Topic: HBV Genome & Specialist Diagnosis

  1. What does the HBV S Gene encode? | Surface antigen (HBsAg).
  2. What does the HBV C Gene encode? (2) | HBcAg and HBeAg.
  3. What occurs at nucleotide position 1896 in an HBV Pre-core mutation? | Substitution stopping HBeAg synthesis.
  4. What are the clinical features of HBeAg-negative chronic hepatitis? | High viral loads/poor prognosis.
  5. In Hepatitis C management, what is the most important predictor of treatment response? | Viral Genotype.
  6. Which HCV Genotypes respond better to treatment? | Genotypes 2 and 3.
    They respond better than Genotype 1.
  7. What is the gold standard for assessing inflammation grade and fibrosis stage in HCV? | Liver Biopsy.
  8. Which systemic viruses can secondarily involve the liver? (4) | EBV, CMV, HSV, Yellow Fever.

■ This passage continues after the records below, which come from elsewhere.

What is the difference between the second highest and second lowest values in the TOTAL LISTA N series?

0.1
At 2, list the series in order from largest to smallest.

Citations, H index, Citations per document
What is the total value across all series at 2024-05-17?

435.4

Topic: Comparison & Differentiating Features

  1. Compare Hepatocellular vs. Cholestatic Jaundice laboratory findings. | Hepatocellular: Transaminases > 3x ULN.

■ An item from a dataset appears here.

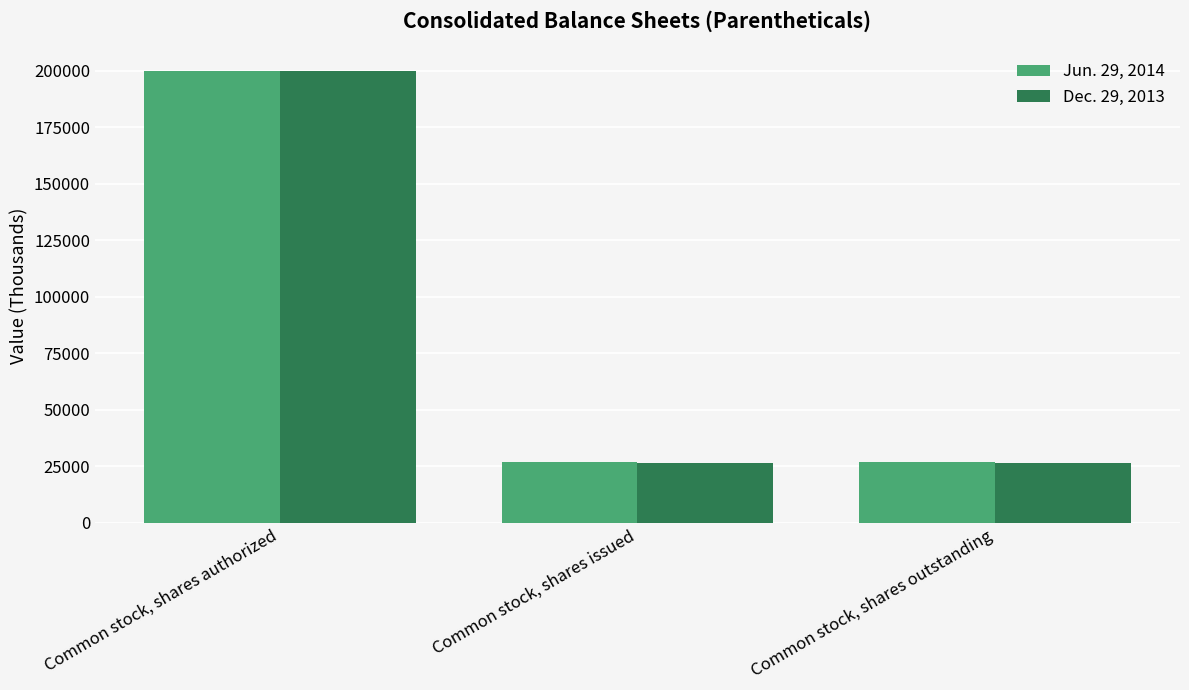

What is the sum of the Dec. 29, 2013 values at Common stock, shares outstanding and Common stock, shares issued?

53442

    Cholestatic: ALP > 3x ULN.
  2. Compare Gilbert vs. Crigler-Najjar Type I in terms of outcome. | Gilbert: Benign/Adult.
    Crigler-Najjar: Infant death/Kernicterus.
  3. Compare Dubin-Johnson vs. Rotor Syndrome liver appearance. | Dubin-Johnson: Grossly black liver.
    Rotor: Normal liver color.
  4. Compare AST vs. ALT in terms of organ specificity. | ALT: Liver-specific.
    AST: Heart, muscle, and mitochondria.
  5. Compare HBV Immunity from infection vs. vaccine. | Infection: (+) Anti-HBs & (+) Anti-HBc.
    Vaccine: (+) Anti-HBs only.
  6. Compare HAV vs. HEV in terms of risk to pregnant women. | HEV is far more dangerous.
    HEV has a 30% mortality rate in pregnancy.
  7. Compare PT vs. Albumin as markers of liver function. | PT: Acute/Fulminant indicator.
    Albumin: Chronic assessment.
  8. Compare Pre-hepatic vs. Post-hepatic Jaundice bilirubin and symptoms. | Pre-hepatic: Hemolysis/Indirect Bilirubin.
    Post-hepatic: Obstruction/Direct Bilirubin/Pruritus.
  9. Compare HCV Quantitative vs. Qualitative Testing. | Quantitative: Monitors treatment response.
    Qualitative: Used for diagnosis.
  10. Compare GGT vs. ALP in differentiating hepatic from bone disease. | GGT stays normal in bone.
    GGT confirms the hepatic origin of ALP.
  11. Compare Wilson's Disease vs. Hemochromatosis primary defect. | Wilson's: Copper (low ceruloplasmin).
    Hemochromatosis: Iron overload.
  12. Compare markers in the HBV Window Period. | HBsAg/Anti-HBs negative.
    IgM Anti-HBc is the only marker.